It’s hard to believe that Hans Christian used to play bass with artists like Sparks, Robbie Robertson, and Victoria Williams. Even though he was a classically trained cellist, he rocked out in Los Angeles when he first arrived in America from Germany in 1992. But that’s not the Hans Christian we know. He had moved to the San Francisco Bay area when we first heard of him in 1994, when he released his debut CD, Phantoms. That recording of electro-ambient chamber music hinted at the east-west fusion he’d later create with the duo called Rasa, where he married luxurious orchestrations of sarangi, tablas, cello and electronics to singer Kim Waters’ divine Hindi chants.Christian is a master of space. He creates silken ambiences that waft around seductive loops of tabla, temple bells and shakers. With just percussion and ambiences this would be an enveloping sound, but Christian adds melodies that often alternate between instruments, like the cello and sarangi on “First Light.” As one interwoven instrument creates a melodic arc, the other picks it up in mid-flight and continues in a Mobius strip of melody.
Christian’s mix of East and West is among the most subtle and refined you’ll hear. Listen to the way an acoustic guitar forms a folk basis for the languid refrain of sarangi and cello on “My Inner Ascent.” It’s ancient music from the future, especially a track like “Between Dusk and Dawn” which takes the lap steel guitar and sends it to the other side of the world, from Nashville to Mumbai in a duet with the sitara.

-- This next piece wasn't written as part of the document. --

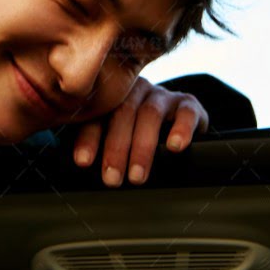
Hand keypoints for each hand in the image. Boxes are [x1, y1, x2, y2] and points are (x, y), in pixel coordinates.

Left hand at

Nanda Devi is a bit more subdued even by Hans Christian’s meditative standards. Tracks like “Sunanda” are steady-state mood pieces with rippling zithers and backwards chimes. On “Eternal Spring,” an organ-like synthesizer sustain underpins a ruminating solo on the Swedish keyed fiddle called the Nyckelharpa. Christian improvises a forlorn melody made even more plaintive by the clacking action of the instrument’s wooden keys. Its medieval tone sounds like a lament for the last battle at Game of Thrones’ Castle Black.